DATA FOR THIS EXERCISE Block Start

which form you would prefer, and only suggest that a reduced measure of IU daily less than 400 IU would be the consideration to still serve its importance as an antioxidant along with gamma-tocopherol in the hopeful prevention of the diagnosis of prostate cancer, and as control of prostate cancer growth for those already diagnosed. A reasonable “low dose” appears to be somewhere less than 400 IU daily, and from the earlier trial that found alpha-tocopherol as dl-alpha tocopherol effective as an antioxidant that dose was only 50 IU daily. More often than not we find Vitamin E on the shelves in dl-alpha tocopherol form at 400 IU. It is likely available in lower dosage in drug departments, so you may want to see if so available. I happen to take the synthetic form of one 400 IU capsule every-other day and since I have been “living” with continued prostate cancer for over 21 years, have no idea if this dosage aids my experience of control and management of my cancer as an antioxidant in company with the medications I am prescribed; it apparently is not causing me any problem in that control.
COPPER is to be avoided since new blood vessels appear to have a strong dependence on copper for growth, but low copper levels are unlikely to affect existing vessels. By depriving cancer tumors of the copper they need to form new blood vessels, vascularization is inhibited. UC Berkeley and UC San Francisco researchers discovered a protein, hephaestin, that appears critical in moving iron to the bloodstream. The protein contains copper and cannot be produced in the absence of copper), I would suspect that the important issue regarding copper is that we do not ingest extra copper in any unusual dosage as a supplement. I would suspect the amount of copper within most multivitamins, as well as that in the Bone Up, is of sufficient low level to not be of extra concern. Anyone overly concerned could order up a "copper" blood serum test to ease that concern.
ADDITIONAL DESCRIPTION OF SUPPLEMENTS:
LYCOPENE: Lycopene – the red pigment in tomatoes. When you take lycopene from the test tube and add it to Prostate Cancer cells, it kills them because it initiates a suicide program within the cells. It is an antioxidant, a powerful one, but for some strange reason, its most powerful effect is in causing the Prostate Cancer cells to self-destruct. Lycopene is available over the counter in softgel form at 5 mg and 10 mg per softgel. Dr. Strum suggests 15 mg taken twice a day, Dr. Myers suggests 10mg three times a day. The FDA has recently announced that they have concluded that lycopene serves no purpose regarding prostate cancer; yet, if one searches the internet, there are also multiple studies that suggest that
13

DATA FOR THIS EXERCISE Block End

• _TO DO_
Extract each line of the material exactly as it stands.

• _EXERCISE ANSWER_
which form you would prefer, and only suggest that a reduced measure of IU daily less than 400 IU would be the consideration to still serve its importance as an antioxidant along with gamma-tocopherol in the hopeful prevention of the diagnosis of prostate cancer, and as control of prostate cancer growth for those already diagnosed. A reasonable “low dose” appears to be somewhere less than 400 IU daily, and from the earlier trial that found alpha-tocopherol as dl-alpha tocopherol effective as an antioxidant that dose was only 50 IU daily. More often than not we find Vitamin E on the shelves in dl-alpha tocopherol form at 400 IU. It is likely available in lower dosage in drug departments, so you may want to see if so available. I happen to take the synthetic form of one 400 IU capsule every-other day and since I have been “living” with continued prostate cancer for over 21 years, have no idea if this dosage aids my experience of control and management of my cancer as an antioxidant in company with the medications I am prescribed; it apparently is not causing me any problem in that control.
COPPER is to be avoided since new blood vessels appear to have a strong dependence on copper for growth, but low copper levels are unlikely to affect existing vessels. By depriving cancer tumors of the copper they need to form new blood vessels, vascularization is inhibited. UC Berkeley and UC San Francisco researchers discovered a protein, hephaestin, that appears critical in moving iron to the bloodstream. The protein contains copper and cannot be produced in the absence of copper), I would suspect that the important issue regarding copper is that we do not ingest extra copper in any unusual dosage as a supplement. I would suspect the amount of copper within most multivitamins, as well as that in the Bone Up, is of sufficient low level to not be of extra concern. Anyone overly concerned could order up a "copper" blood serum test to ease that concern.
ADDITIONAL DESCRIPTION OF SUPPLEMENTS:
LYCOPENE: Lycopene – the red pigment in tomatoes. When you take lycopene from the test tube and add it to Prostate Cancer cells, it kills them because it initiates a suicide program within the cells. It is an antioxidant, a powerful one, but for some strange reason, its most powerful effect is in causing the Prostate Cancer cells to self-destruct. Lycopene is available over the counter in softgel form at 5 mg and 10 mg per softgel. Dr. Strum suggests 15 mg taken twice a day, Dr. Myers suggests 10mg three times a day. The FDA has recently announced that they have concluded that lycopene serves no purpose regarding prostate cancer; yet, if one searches the internet, there are also multiple studies that suggest that
13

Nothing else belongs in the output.